Saturday, August 15, 2009

Global vs. Local Banking and Investment


I mentioned somewhere earlier in this blog how as the new bright global thing comes into shape that certain things would or should remain local.

Local beliefs, customs, religions are not going to change in the next century. Everyone’s attitude about the sacredness or the respect of local items is going to have to be made adjustment wise by everybody on the planet. Local control should also extend to economics and finance.

The one thing now in the present economic turmoil that the MSM is ignoring is the housing situation.

Somewhere along the timeline, human rights in the form of housing and health care got turned into some sort of commodity to be bought and sold on the global exchange. A slave exchange in a metaphoric sense got created because there was no experience or precedent or laws in dealing with the new financial thingy. Bastard institutions and irrational bad economic thinking sprang up and nobody noticed or cared.

Everyone somehow got caught up in the financial thingy because of two things, pensions and 401Ks. Very few corporations do the pension thing anymore. Only municipal and state governments do much investing of their pension fund things these days. The 401K and IRAs at first sounded like a good thing, like HMOs, in the eighties.

It was a means to create money, stimulate the economy and invest in new enterprises. Sounded good. Only instead of loaning money locally to build or retread old factories, the money got loaned overseas. Why? A greater rate of return on the money.

When I was younger, a six percent return on capital was a classic standard that stood for decades. You didn’t get rich overnight but your principal grew over time and in the end your nest egg was relatively secure. You had local control of the money. You saw the local home builder’s fund build new houses. You saw the addition being put on the local factory. You knew who you were investing with and what they were investing in through your local banks.

While I have done some commenting on the health care in recent articles, let me deal here only with just the housing thing.

Housing, shelter should be affordable. It should not be ten times what it is worth or was worth a decade or so ago. Taking local control away from local business and or banking and putting it in the hands of global interests has been a disaster. Why? Because you don’t know the particulars of the local market.

The current housing bubble crash and toxic asset waste dump in America had it start at the end of the eighties. The stock exchange starting selling “junk bonds”, meaning “air”, as if the risk or the investment was somehow justified merely by the “for sale” sign by the "legitimate” exchanges and “traditionally conservative” brokerage houses.

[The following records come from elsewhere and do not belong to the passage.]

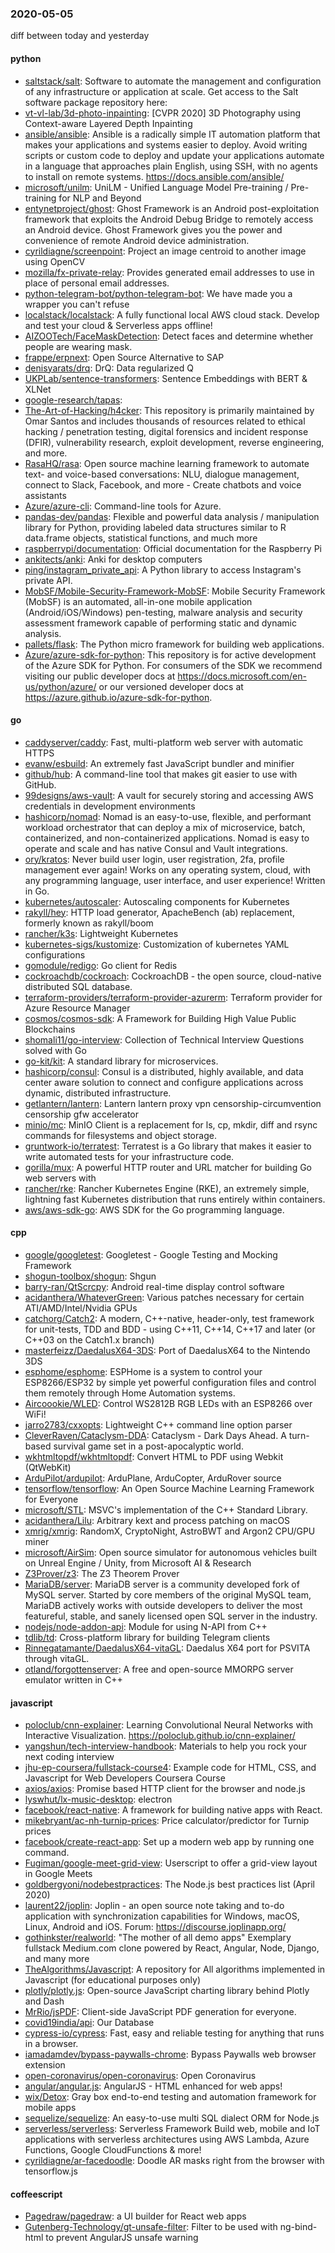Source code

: ### 2020-05-05
diff between today and yesterday

#### python
* [saltstack/salt](https://github.com/saltstack/salt): Software to automate the management and configuration of any infrastructure or application at scale. Get access to the Salt software package repository here:
* [vt-vl-lab/3d-photo-inpainting](https://github.com/vt-vl-lab/3d-photo-inpainting): [CVPR 2020] 3D Photography using Context-aware Layered Depth Inpainting
* [ansible/ansible](https://github.com/ansible/ansible): Ansible is a radically simple IT automation platform that makes your applications and systems easier to deploy. Avoid writing scripts or custom code to deploy and update your applications  automate in a language that approaches plain English, using SSH, with no agents to install on remote systems. https://docs.ansible.com/ansible/
* [microsoft/unilm](https://github.com/microsoft/unilm): UniLM - Unified Language Model Pre-training / Pre-training for NLP and Beyond
* [entynetproject/ghost](https://github.com/entynetproject/ghost): Ghost Framework is an Android post-exploitation framework that exploits the Android Debug Bridge to remotely access an Android device. Ghost Framework gives you the power and convenience of remote Android device administration.
* [cyrildiagne/screenpoint](https://github.com/cyrildiagne/screenpoint): Project an image centroid to another image using OpenCV
* [mozilla/fx-private-relay](https://github.com/mozilla/fx-private-relay): Provides generated email addresses to use in place of personal email addresses.
* [python-telegram-bot/python-telegram-bot](https://github.com/python-telegram-bot/python-telegram-bot): We have made you a wrapper you can't refuse
* [localstack/localstack](https://github.com/localstack/localstack):  A fully functional local AWS cloud stack. Develop and test your cloud & Serverless apps offline!
* [AIZOOTech/FaceMaskDetection](https://github.com/AIZOOTech/FaceMaskDetection):  Detect faces and determine whether people are wearing mask.
* [frappe/erpnext](https://github.com/frappe/erpnext): Open Source Alternative to SAP
* [denisyarats/drq](https://github.com/denisyarats/drq): DrQ: Data regularized Q
* [UKPLab/sentence-transformers](https://github.com/UKPLab/sentence-transformers): Sentence Embeddings with BERT & XLNet
* [google-research/tapas](https://github.com/google-research/tapas): 
* [The-Art-of-Hacking/h4cker](https://github.com/The-Art-of-Hacking/h4cker): This repository is primarily maintained by Omar Santos and includes thousands of resources related to ethical hacking / penetration testing, digital forensics and incident response (DFIR), vulnerability research, exploit development, reverse engineering, and more.
* [RasaHQ/rasa](https://github.com/RasaHQ/rasa):  Open source machine learning framework to automate text- and voice-based conversations: NLU, dialogue management, connect to Slack, Facebook, and more - Create chatbots and voice assistants
* [Azure/azure-cli](https://github.com/Azure/azure-cli): Command-line tools for Azure.
* [pandas-dev/pandas](https://github.com/pandas-dev/pandas): Flexible and powerful data analysis / manipulation library for Python, providing labeled data structures similar to R data.frame objects, statistical functions, and much more
* [raspberrypi/documentation](https://github.com/raspberrypi/documentation): Official documentation for the Raspberry Pi
* [ankitects/anki](https://github.com/ankitects/anki): Anki for desktop computers
* [ping/instagram_private_api](https://github.com/ping/instagram_private_api): A Python library to access Instagram's private API.
* [MobSF/Mobile-Security-Framework-MobSF](https://github.com/MobSF/Mobile-Security-Framework-MobSF): Mobile Security Framework (MobSF) is an automated, all-in-one mobile application (Android/iOS/Windows) pen-testing, malware analysis and security assessment framework capable of performing static and dynamic analysis.
* [pallets/flask](https://github.com/pallets/flask): The Python micro framework for building web applications.
* [Azure/azure-sdk-for-python](https://github.com/Azure/azure-sdk-for-python): This repository is for active development of the Azure SDK for Python. For consumers of the SDK we recommend visiting our public developer docs at https://docs.microsoft.com/en-us/python/azure/ or our versioned developer docs at https://azure.github.io/azure-sdk-for-python.

#### go
* [caddyserver/caddy](https://github.com/caddyserver/caddy): Fast, multi-platform web server with automatic HTTPS
* [evanw/esbuild](https://github.com/evanw/esbuild): An extremely fast JavaScript bundler and minifier
* [github/hub](https://github.com/github/hub): A command-line tool that makes git easier to use with GitHub.
* [99designs/aws-vault](https://github.com/99designs/aws-vault): A vault for securely storing and accessing AWS credentials in development environments
* [hashicorp/nomad](https://github.com/hashicorp/nomad): Nomad is an easy-to-use, flexible, and performant workload orchestrator that can deploy a mix of microservice, batch, containerized, and non-containerized applications. Nomad is easy to operate and scale and has native Consul and Vault integrations.
* [ory/kratos](https://github.com/ory/kratos): Never build user login, user registration, 2fa, profile management ever again! Works on any operating system, cloud, with any programming language, user interface, and user experience! Written in Go.
* [kubernetes/autoscaler](https://github.com/kubernetes/autoscaler): Autoscaling components for Kubernetes
* [rakyll/hey](https://github.com/rakyll/hey): HTTP load generator, ApacheBench (ab) replacement, formerly known as rakyll/boom
* [rancher/k3s](https://github.com/rancher/k3s): Lightweight Kubernetes
* [kubernetes-sigs/kustomize](https://github.com/kubernetes-sigs/kustomize): Customization of kubernetes YAML configurations
* [gomodule/redigo](https://github.com/gomodule/redigo): Go client for Redis
* [cockroachdb/cockroach](https://github.com/cockroachdb/cockroach): CockroachDB - the open source, cloud-native distributed SQL database.
* [terraform-providers/terraform-provider-azurerm](https://github.com/terraform-providers/terraform-provider-azurerm): Terraform provider for Azure Resource Manager
* [cosmos/cosmos-sdk](https://github.com/cosmos/cosmos-sdk):  A Framework for Building High Value Public Blockchains 
* [shomali11/go-interview](https://github.com/shomali11/go-interview): Collection of Technical Interview Questions solved with Go
* [go-kit/kit](https://github.com/go-kit/kit): A standard library for microservices.
* [hashicorp/consul](https://github.com/hashicorp/consul): Consul is a distributed, highly available, and data center aware solution to connect and configure applications across dynamic, distributed infrastructure.
* [getlantern/lantern](https://github.com/getlantern/lantern): Lantern         lantern proxy vpn censorship-circumvention censorship gfw accelerator
* [minio/mc](https://github.com/minio/mc): MinIO Client is a replacement for ls, cp, mkdir, diff and rsync commands for filesystems and object storage.
* [gruntwork-io/terratest](https://github.com/gruntwork-io/terratest): Terratest is a Go library that makes it easier to write automated tests for your infrastructure code.
* [gorilla/mux](https://github.com/gorilla/mux): A powerful HTTP router and URL matcher for building Go web servers with 
* [rancher/rke](https://github.com/rancher/rke): Rancher Kubernetes Engine (RKE), an extremely simple, lightning fast Kubernetes distribution that runs entirely within containers.
* [aws/aws-sdk-go](https://github.com/aws/aws-sdk-go): AWS SDK for the Go programming language.

#### cpp
* [google/googletest](https://github.com/google/googletest): Googletest - Google Testing and Mocking Framework
* [shogun-toolbox/shogun](https://github.com/shogun-toolbox/shogun): Shgun
* [barry-ran/QtScrcpy](https://github.com/barry-ran/QtScrcpy): Android real-time display control software
* [acidanthera/WhateverGreen](https://github.com/acidanthera/WhateverGreen): Various patches necessary for certain ATI/AMD/Intel/Nvidia GPUs
* [catchorg/Catch2](https://github.com/catchorg/Catch2): A modern, C++-native, header-only, test framework for unit-tests, TDD and BDD - using C++11, C++14, C++17 and later (or C++03 on the Catch1.x branch)
* [masterfeizz/DaedalusX64-3DS](https://github.com/masterfeizz/DaedalusX64-3DS): Port of DaedalusX64 to the Nintendo 3DS
* [esphome/esphome](https://github.com/esphome/esphome): ESPHome is a system to control your ESP8266/ESP32 by simple yet powerful configuration files and control them remotely through Home Automation systems.
* [Aircoookie/WLED](https://github.com/Aircoookie/WLED): Control WS2812B RGB LEDs with an ESP8266 over WiFi!
* [jarro2783/cxxopts](https://github.com/jarro2783/cxxopts): Lightweight C++ command line option parser
* [CleverRaven/Cataclysm-DDA](https://github.com/CleverRaven/Cataclysm-DDA): Cataclysm - Dark Days Ahead. A turn-based survival game set in a post-apocalyptic world.
* [wkhtmltopdf/wkhtmltopdf](https://github.com/wkhtmltopdf/wkhtmltopdf): Convert HTML to PDF using Webkit (QtWebKit)
* [ArduPilot/ardupilot](https://github.com/ArduPilot/ardupilot): ArduPlane, ArduCopter, ArduRover source
* [tensorflow/tensorflow](https://github.com/tensorflow/tensorflow): An Open Source Machine Learning Framework for Everyone
* [microsoft/STL](https://github.com/microsoft/STL): MSVC's implementation of the C++ Standard Library.
* [acidanthera/Lilu](https://github.com/acidanthera/Lilu): Arbitrary kext and process patching on macOS
* [xmrig/xmrig](https://github.com/xmrig/xmrig): RandomX, CryptoNight, AstroBWT and Argon2 CPU/GPU miner
* [microsoft/AirSim](https://github.com/microsoft/AirSim): Open source simulator for autonomous vehicles built on Unreal Engine / Unity, from Microsoft AI & Research
* [Z3Prover/z3](https://github.com/Z3Prover/z3): The Z3 Theorem Prover
* [MariaDB/server](https://github.com/MariaDB/server): MariaDB server is a community developed fork of MySQL server. Started by core members of the original MySQL team, MariaDB actively works with outside developers to deliver the most featureful, stable, and sanely licensed open SQL server in the industry.
* [nodejs/node-addon-api](https://github.com/nodejs/node-addon-api): Module for using N-API from C++
* [tdlib/td](https://github.com/tdlib/td): Cross-platform library for building Telegram clients
* [Rinnegatamante/DaedalusX64-vitaGL](https://github.com/Rinnegatamante/DaedalusX64-vitaGL): Daedalus X64 port for PSVITA through vitaGL.
* [otland/forgottenserver](https://github.com/otland/forgottenserver): A free and open-source MMORPG server emulator written in C++

#### javascript
* [poloclub/cnn-explainer](https://github.com/poloclub/cnn-explainer): Learning Convolutional Neural Networks with Interactive Visualization. https://poloclub.github.io/cnn-explainer/
* [yangshun/tech-interview-handbook](https://github.com/yangshun/tech-interview-handbook):  Materials to help you rock your next coding interview
* [jhu-ep-coursera/fullstack-course4](https://github.com/jhu-ep-coursera/fullstack-course4): Example code for HTML, CSS, and Javascript for Web Developers Coursera Course
* [axios/axios](https://github.com/axios/axios): Promise based HTTP client for the browser and node.js
* [lyswhut/lx-music-desktop](https://github.com/lyswhut/lx-music-desktop):  electron 
* [facebook/react-native](https://github.com/facebook/react-native): A framework for building native apps with React.
* [mikebryant/ac-nh-turnip-prices](https://github.com/mikebryant/ac-nh-turnip-prices): Price calculator/predictor for Turnip prices
* [facebook/create-react-app](https://github.com/facebook/create-react-app): Set up a modern web app by running one command.
* [Fugiman/google-meet-grid-view](https://github.com/Fugiman/google-meet-grid-view): Userscript to offer a grid-view layout in Google Meets
* [goldbergyoni/nodebestpractices](https://github.com/goldbergyoni/nodebestpractices):  The Node.js best practices list (April 2020)
* [laurent22/joplin](https://github.com/laurent22/joplin): Joplin - an open source note taking and to-do application with synchronization capabilities for Windows, macOS, Linux, Android and iOS. Forum: https://discourse.joplinapp.org/
* [gothinkster/realworld](https://github.com/gothinkster/realworld): "The mother of all demo apps"  Exemplary fullstack Medium.com clone powered by React, Angular, Node, Django, and many more 
* [TheAlgorithms/Javascript](https://github.com/TheAlgorithms/Javascript): A repository for All algorithms implemented in Javascript (for educational purposes only)
* [plotly/plotly.js](https://github.com/plotly/plotly.js): Open-source JavaScript charting library behind Plotly and Dash
* [MrRio/jsPDF](https://github.com/MrRio/jsPDF): Client-side JavaScript PDF generation for everyone.
* [covid19india/api](https://github.com/covid19india/api): Our Database
* [cypress-io/cypress](https://github.com/cypress-io/cypress): Fast, easy and reliable testing for anything that runs in a browser.
* [iamadamdev/bypass-paywalls-chrome](https://github.com/iamadamdev/bypass-paywalls-chrome): Bypass Paywalls web browser extension
* [open-coronavirus/open-coronavirus](https://github.com/open-coronavirus/open-coronavirus): Open Coronavirus
* [angular/angular.js](https://github.com/angular/angular.js): AngularJS - HTML enhanced for web apps!
* [wix/Detox](https://github.com/wix/Detox): Gray box end-to-end testing and automation framework for mobile apps
* [sequelize/sequelize](https://github.com/sequelize/sequelize): An easy-to-use multi SQL dialect ORM for Node.js
* [serverless/serverless](https://github.com/serverless/serverless):  Serverless Framework  Build web, mobile and IoT applications with serverless architectures using AWS Lambda, Azure Functions, Google CloudFunctions & more! 
* [cyrildiagne/ar-facedoodle](https://github.com/cyrildiagne/ar-facedoodle): Doodle AR masks right from the browser with tensorflow.js

#### coffeescript
* [Pagedraw/pagedraw](https://github.com/Pagedraw/pagedraw): a UI builder for React web apps
* [Gutenberg-Technology/gt-unsafe-filter](https://github.com/Gutenberg-Technology/gt-unsafe-filter): Filter to be used with ng-bind-html to prevent AngularJS unsafe warning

Junk bonds led to speculation and became the backbone of a boom and bust housing speculation market. This more so out west I think than in the east. Local capital was not so readily available there before this time.

The Savings and Loan Scandal of the eighties and how it was mismanaged by the Federal government in its mopping up actions is a primary cause of the present economic collapse worldwide.

The Savings and Loans took global money, junk bonds, and inflated local values and in the short term, the ponzi term, the rate of return seemed too good to be true.

The federal government stepped into the S & L mess and covered up the mistakes of major political players in the Senate who helped rewrite the laws to allow crooks to operate as legitimate bankers out west in Arizona, Nevada and California. The Feds poured hundreds of billions into the patch up after the collapse of that housing bubble in the late eighties. Instead of sending hundreds of people to jail to set an example, the criminals were out on the street and waiting for the next opportunity to come along in deregulated, unregulated banking/financial/mortgage markets. Charles Keating became the Bernie Madoff singular scapegoat of that era.

The Savings and Loan bubble collapse had been good practice for novice crooks, working off commission, who now would run amuck in the nineties and up until 2008.

When the Fed took over the toxic waste loans of the Savings and Loans, they came up with a national, not a local, formula to regulate further mortgage loan scenarios.

By standardizing some aspects of the mortgage business to streamline and package loans globally, they left out the naturally occurring check and balance of local markets.

In the past, growth was slow out west based on real demand. With a global scale of investment, short term housing speculation began to pump up the local economy on air. Home equity loans on temporary ponzi wealth fueled the belief that this was a real economy and growing on real growth demands. In fact, buying a home, turning it over after six months for profit, was not about housing but creating artificial or fictional wealth. The Fed scheme to let any illegal with a phony SS card to get home ownership only pushed demand into further artificial regions.

While I see the need for some global investing in real estate locally, where are the old fashioned local guys who used to sit around the cracker barrel and decide how many houses to build on a real demand from quarter to quarter and based on local bank assets? Local control from local banks and without access to junk bond like investment capital used to work very well – very well indeed.

The states worst hit by the current foreclosure melt down out west, Arizona, Nevada and California currently are the same states that did not learn from the Savings and Loan disaster.

The Fed, the global factor, has to be scaled down in the future. Let local markets in housing be determined by local available capital. Otherwise this bullshit bubble in housing will never end and nobody will ever be able to afford a house again.

Instead of encouraging fewer and fewer big banks with Gov’t money, they should be chartering new regional and new local banks to exclusively manage and untangle the current housing toxic waste pile – and to monitor future housing investments locally.